Pourquoi se réfugie-t-on dans le passé, lorsque l’on est confiné.es ?

« Avec ma fille, on s’évade avec les Harry Potter », raconte Pauline. « Moi, je me suis refait tous les Friends« , ricane Camille, la trentaine comme Caroline, qui passe ses soirées à soupirer devant ses photos d’enfance en écoutant Lynda Lemay. Eva a recontacté ses ex sur Facebook.

Quant à Capucine, elle a mis sa tribu en mode cinéclub. Au programme : La boum, Indiana Jones, tous les Jacques Demy, des comédies musicales et tout ce qui lui rappelle ce temps où les smartphones n’existaient pas plus que les masques ou les attestations de déplacement.

Régresser face à la pandémie

Netflix se frotte les mains, qui reprogramme le so kitsch Dawson.

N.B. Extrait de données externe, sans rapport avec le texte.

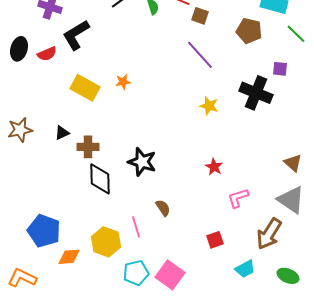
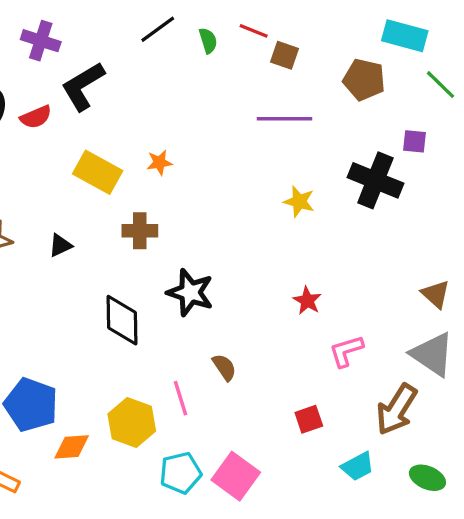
purple line: (200, 55) -> (284, 119), turned -48
brown cross: (88, 147) -> (140, 231), moved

Chez Spotify, on a observé en 2020 l’entrée dans le top 15 de la playlist « Années 80 », des écoutes doublées pour Téléphone et Michel Berger, et même un x 3 pour l’ami Cabrel. C’est clair, une tempête « bon vieux temps » s’est abattue sur nos foyers confinés et peine à quitter depuis nos horizons pour le moins bouchés.

Un mouvement régressif qui n’a pas échappé à Vincent Grégoire, chasseur de tendances chez Nelly Rodi. « Le climat actuel a accentué une perte de repères débutée dans les années 80, où l’on a cessé de fantasmer notre futur en mode science-fiction. Aujourd’hui plus que jamais, on veut se rattacher à des choses qui nous rassurent, qu’on connaît déjà, qu’il s’agisse d’odeurs, de couleurs, de matières ou de personnalités. »

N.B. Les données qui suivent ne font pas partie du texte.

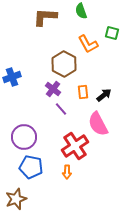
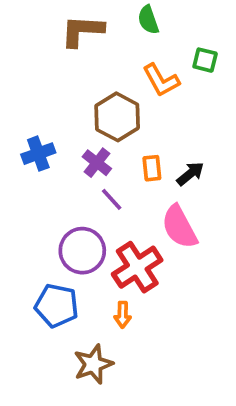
blue cross: (12, 77) -> (38, 154), moved
purple circle: (24, 137) -> (82, 251), moved
brown star: (16, 199) -> (93, 364), moved

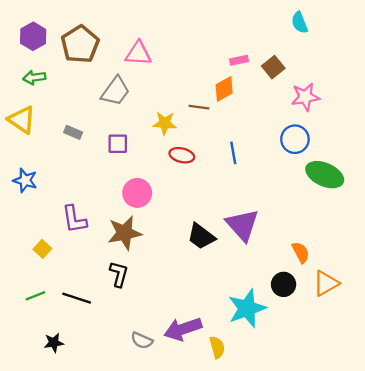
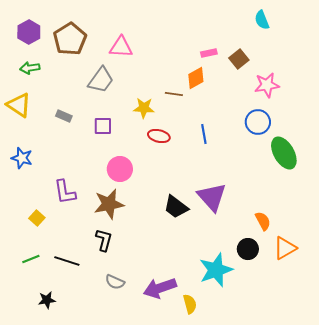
green ellipse: (325, 175) -> (284, 153), turned 36
gray semicircle: (142, 340) -> (115, 282), moved

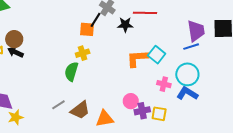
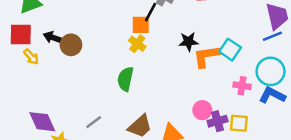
black star: (125, 25) -> (189, 42), moved
brown circle: (14, 39) -> (71, 45), moved
black arrow: (15, 52) -> (53, 38), moved
yellow cross: (83, 53) -> (137, 44), moved, turned -32
gray line: (58, 105) -> (94, 122), moved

Résultat : un paysage mode et culturel 2021 en total-look Retour vers le futur. Les superstars du moment s’appellent De Gaulle ou Mario Bros, on fond pour le macramé, les fleurs séchées et les cordons de lunettes, TF1 reprogramme les vieux De Funès, Jacquemus et Jean Imbert ne quittent plus leurs mamies, on passe sa vie en cuisine à mitonner des choux farcis, le Web s’émeut des « sheep cats », ces chats de mémères anachroniques, et la cocotte Le Creuset est l’ultime objet du désir.

Des shoots de nostalgie bénéfiques

Et si, au-delà d’un attrait pour le bon vieux temps, cette convergence vers un passé commun témoignait surtout d’une volonté de nous retrouver quels que soient nos âges ?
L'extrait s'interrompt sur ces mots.